→ **Quoted passage**
The present invention relates to a door panel that is provided with an outer panel and an inner panel.

BACKGROUND OF THE INVENTION

FIG. 9 illustrates a hydraulic excavator 10, which is a work machine. The hydraulic excavator 10 includes a lower structure 11, an upper structure 12, a cab 13, a work equipment 14, and a power system 15 that includes an engine. The cab 13, the work equipment 14, and the power system 15 are mounted on the upper structure 12, which is rotatably mounted on the lower structure 11. The power system 15 is covered by a top cover 16, side doors 17, and other such components. Each side door 17 is mounted by hinges, which are attached to one of the lateral ends of the side door 17, so as to be capable of opening and closing, and secured in the closed state by means of a latching device 18 at the other lateral end of the side door 17.

Examples of structures of a door panel of this type include a double-panel cover unit structure including an outer panel and an inner panel, wherein the inner panel is formed by means of press molding so as to have an uneven surface protruding away from and recessed towards the outer panel, and is affixed to the outer panel (e.g. See Patent Document 1: Japanese Laid-open Patent Publication No. 9-228412 (page 3, and FIGS. 6-8).

A side door 17 with a double-panel structure illustrated in FIGS. 10 and 11 has been proposed. The side door 17 includes a door panel 20 designed with high-heat tolerance with improved ventilation ability so as to withstand severe heat. The door panel 20 includes an outer panel 21 and an inner panel 23, which are conjoined together by an adhesive or other appropriate means. Ventilation hole clusters 25a, each of which consists of grouped small ventilation holes 25 in a mesh or grid-like shape, are formed in the outer panel 21, and large ventilation openings that do not interfere with the ventilation hole clusters 25a are formed in the inner panel 23.

The aforementioned door panel 20 designed with high-heat tolerance has a structure wherein the small ventilation holes 25 are formed in a mesh directly in the outer panel 21. In cases where the outer panel 21 is thick (1.0 mm or thicker) to be used for a work machine, it is difficult to form small ventilation holes 25 therein. In addition, there is the possibility of the outer panel 21 itself being so large as to present limitations in the kinds of available processing, such as the size of the processing machine.

Furthermore, depending on the usage of the door panel 20, there is the possibility of the door panel 20 being used in an environment with a lot of dispersed powder dust, and a request received to form small, meshed ventilation holes in the outer panel 21 in order to prevent such dust from being sucked into the work machine. As it is difficult to form holes of this small size with the conventional processing technology, such a request is usually dealt with by attaching a mesh to the outer panel 21 from the reverse side.

→ **What is needed**
According to the door panel text, at what outer panel thickness does forming small ventilation holes become difficult? The data come from a different source than the door panel text.

→ **Data segment**
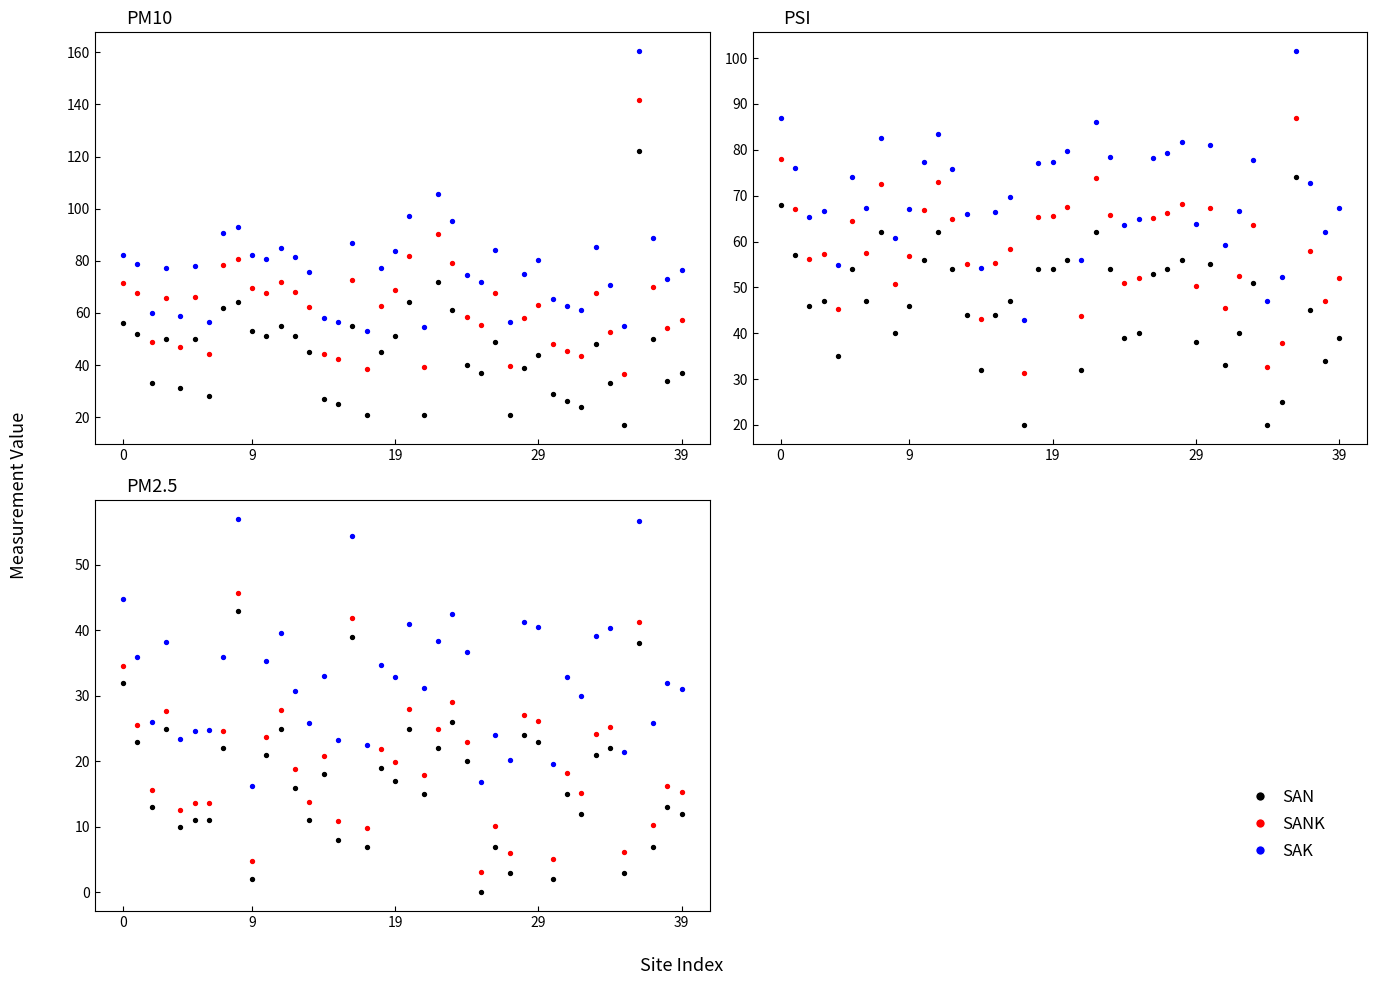

Which series has the largest Y range (max minus min)?

SAK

→ **Task solution**
1.0 mm or thicker.